Freeze & Bake Tips via @kingarthurflour

Cover with plastic, and freeze.

I’m lucky, I have a chest freezer; but this half-sheet pan fits in my regular freezer-top fridge, as well. You’ll only have to leave the pan in the freezer for a couple of hours, so don’t worry about any long-term juggling.

Freeze & Bake Tips via @kingarthurflour

When fully frozen, bag and label.

Freeze-and-bake cookies, ready to go. You may THINK you’ll remember, but do label and date your bags of goodies; then stick them back in the freezer, hopefully at the back so they’re not constantly exposed to changing temperatures.

Freeze & Bake Tips via @kingarthurflour

Bake just before serving.

Space frozen cookies on a baking sheet, as you would any cookies. Bake as directed. (Notice I’m baking three types of cookies here; more on that later.)

You may or may not have to add an extra minute or two to the baking time; cookies are so small and have so much surface area they often take the same amount of time to bake frozen as they do fresh.

Using this same method with biscuits and scones will require an increase in baking time; but probably no more than a few minutes, if that.

Speaking of biscuits and scones, let’s see how the freeze-and-bake process works with those.

Freeze & Bake Tips via @kingarthurflour

Freeze & bake tip #1: One recipe, many variations.

Our Never-Fail Biscuits include just two – count ’em, two – ingredients: self-rising flour, and heavy cream. And it’s easy to take biscuit dough and turn it into cinnamon rolls – just roll up with a schmear of Baker’s Cinnamon Filling (for a grand total of three ingredients).

Or make biscuits studded with sausage and cheese. Or just cheese. Or chocolate chips, for a sweet treat.

Start simple – go crazy. Biscuits and scones are particularly easy to dress up for any occasion, whether sweet or savory.

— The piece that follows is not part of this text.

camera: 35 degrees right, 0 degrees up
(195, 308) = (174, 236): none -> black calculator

Freeze & Bake Tips via @kingarthurflour

Freeze & bake tip #2: Bake as many (or few) as you like.

You bake fresh biscuits, they’re soft and wonderful for about 20 minutes, right? Then you get to deal with the leftovers.

When you’ve got a stash of treats in the freezer, it’s easy to avoid those stale leftovers: bake just as many as you want, and leave the rest frozen for next time.

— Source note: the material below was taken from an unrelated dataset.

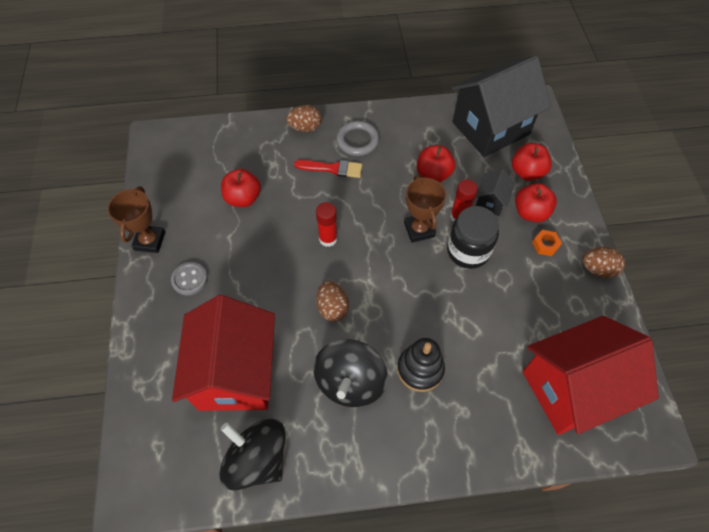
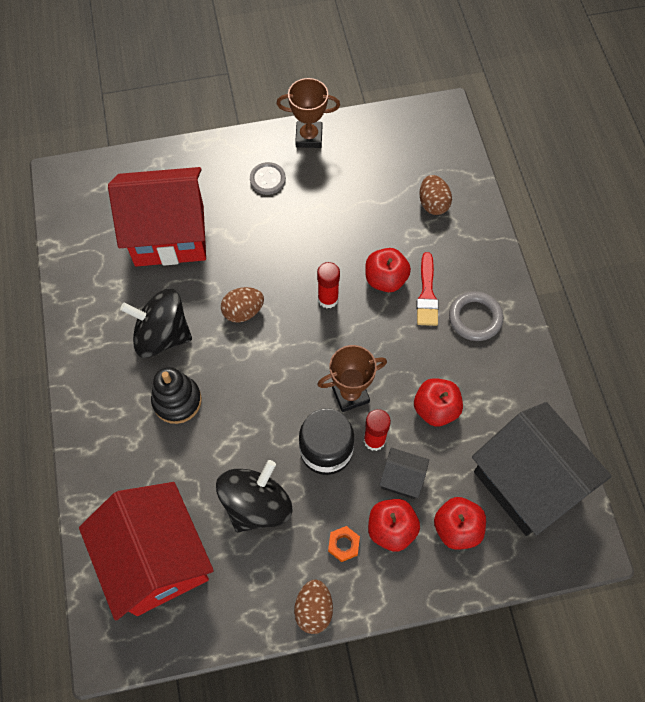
camera: 85 degrees right, 5 degrees up
(243, 198) = (372, 210): red apple -> red apple (385, 279)
(257, 459) = (90, 265): black spinning top -> black spinning top (256, 504)
(305, 128) = (485, 258): brown egg -> brown egg (433, 204)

Freeze & Bake Tips via @kingarthurflour

Freeze & bake tip #3: Instant breakfast.

What’s the chance of you having fresh-baked cinnamon rolls hot on the table within 20 minutes of a guest dropping by? Pretty darned good, if you’ve stashed some ready-to-bake biscuit-dough cinnamon rolls in the freezer.

Biscuits and breakfast are natural partners – split large biscuits for breakfast sandwiches, pile bite-sized sugary nuggets into a pull-apart loaf, or just serve warm, tender biscuits with butter and jam. I’ve yet to meet anyone who’d turn down hot biscuits at breakfast.

Freeze & Bake Tips via @kingarthurflour

Freeze & bake tip #4: Bake smaller for the holidays.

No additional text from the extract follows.